[GIVEN TEXT]
The Volokh Conspiracy
Mostly law professors | Sometimes contrarian | Often libertarian | Always independent
Say Also a Word of Thanks to the Technologists
People have been speaking recently about the importance of workers in the seemingly unglamorous jobs, e.g.:
[W]ho now is more important than the trucker who drives 12-hours straight to deliver toilet paper to Costco? Or the mid-level manager of Target who calibrates supply and demand and is on the phone all day juggling deliveries before his store opens? Or the checker at the local supermarket who knows that the hundreds of customers inches away from her pose risks of infection, and yet she ensures that people walk out with food in their carts? The farmworker who is on the tractor all night to ensure that millions of carrots and lettuce don't rot? The muddy frackers in West Texas who make it possible that natural gas reaches the home of the quarantined broker in Houston? The ER nurse on her fifth coronavirus of the day who matter-of-factly saves lives?
It is right to praise their work, and to understand how, as "essential" workers, they are exposed to the world while the rest of us self-quarantine (whether working from home or becoming unemployed).

[EXTRACTED ENTRIES]

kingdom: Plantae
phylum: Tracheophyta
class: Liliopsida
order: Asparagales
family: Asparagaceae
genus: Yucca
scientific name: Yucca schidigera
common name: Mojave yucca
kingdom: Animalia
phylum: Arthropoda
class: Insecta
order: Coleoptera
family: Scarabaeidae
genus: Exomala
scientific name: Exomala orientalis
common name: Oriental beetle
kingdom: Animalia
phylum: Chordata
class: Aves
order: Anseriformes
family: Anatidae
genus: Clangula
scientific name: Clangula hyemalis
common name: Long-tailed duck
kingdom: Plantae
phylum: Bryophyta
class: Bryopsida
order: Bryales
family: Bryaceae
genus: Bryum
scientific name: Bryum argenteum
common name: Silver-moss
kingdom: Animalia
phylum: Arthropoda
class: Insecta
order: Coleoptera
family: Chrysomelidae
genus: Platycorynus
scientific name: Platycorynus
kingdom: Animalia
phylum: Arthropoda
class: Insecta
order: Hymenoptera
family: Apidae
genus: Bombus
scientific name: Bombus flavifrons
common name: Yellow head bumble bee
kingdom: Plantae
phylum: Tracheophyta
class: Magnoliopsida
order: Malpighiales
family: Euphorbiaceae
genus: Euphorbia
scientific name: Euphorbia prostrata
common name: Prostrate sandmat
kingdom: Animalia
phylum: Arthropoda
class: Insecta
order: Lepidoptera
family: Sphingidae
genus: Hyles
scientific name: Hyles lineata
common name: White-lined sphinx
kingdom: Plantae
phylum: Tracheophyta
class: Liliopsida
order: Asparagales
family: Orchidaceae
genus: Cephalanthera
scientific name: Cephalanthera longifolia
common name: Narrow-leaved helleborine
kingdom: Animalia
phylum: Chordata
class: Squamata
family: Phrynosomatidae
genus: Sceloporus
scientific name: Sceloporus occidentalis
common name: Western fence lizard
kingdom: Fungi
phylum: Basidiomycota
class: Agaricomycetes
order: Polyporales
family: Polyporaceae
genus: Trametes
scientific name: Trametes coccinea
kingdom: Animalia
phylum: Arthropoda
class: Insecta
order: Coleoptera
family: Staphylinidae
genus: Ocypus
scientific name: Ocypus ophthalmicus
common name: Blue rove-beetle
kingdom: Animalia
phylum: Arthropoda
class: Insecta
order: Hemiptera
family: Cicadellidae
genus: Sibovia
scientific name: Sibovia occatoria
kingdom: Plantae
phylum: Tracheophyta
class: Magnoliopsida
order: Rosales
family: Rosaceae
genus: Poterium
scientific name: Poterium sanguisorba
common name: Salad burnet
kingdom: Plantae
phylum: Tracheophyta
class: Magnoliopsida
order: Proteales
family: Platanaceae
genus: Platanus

[WORK TASK]
Answer these questions about the Volokh Conspiracy post:
1. According to the header, who mostly writes for the site?
2. How long does the trucker drive straight, and what does the trucker deliver to Costco?
3. What does the post say the rest of us do while essential workers are exposed to the world?
Answer from the Volokh Conspiracy post alone, without drawing on the listing.

[EXERCISE SOLUTION]
1. Law professors.
2. 12 hours; toilet paper.
3. Self-quarantine, whether working from home or becoming unemployed.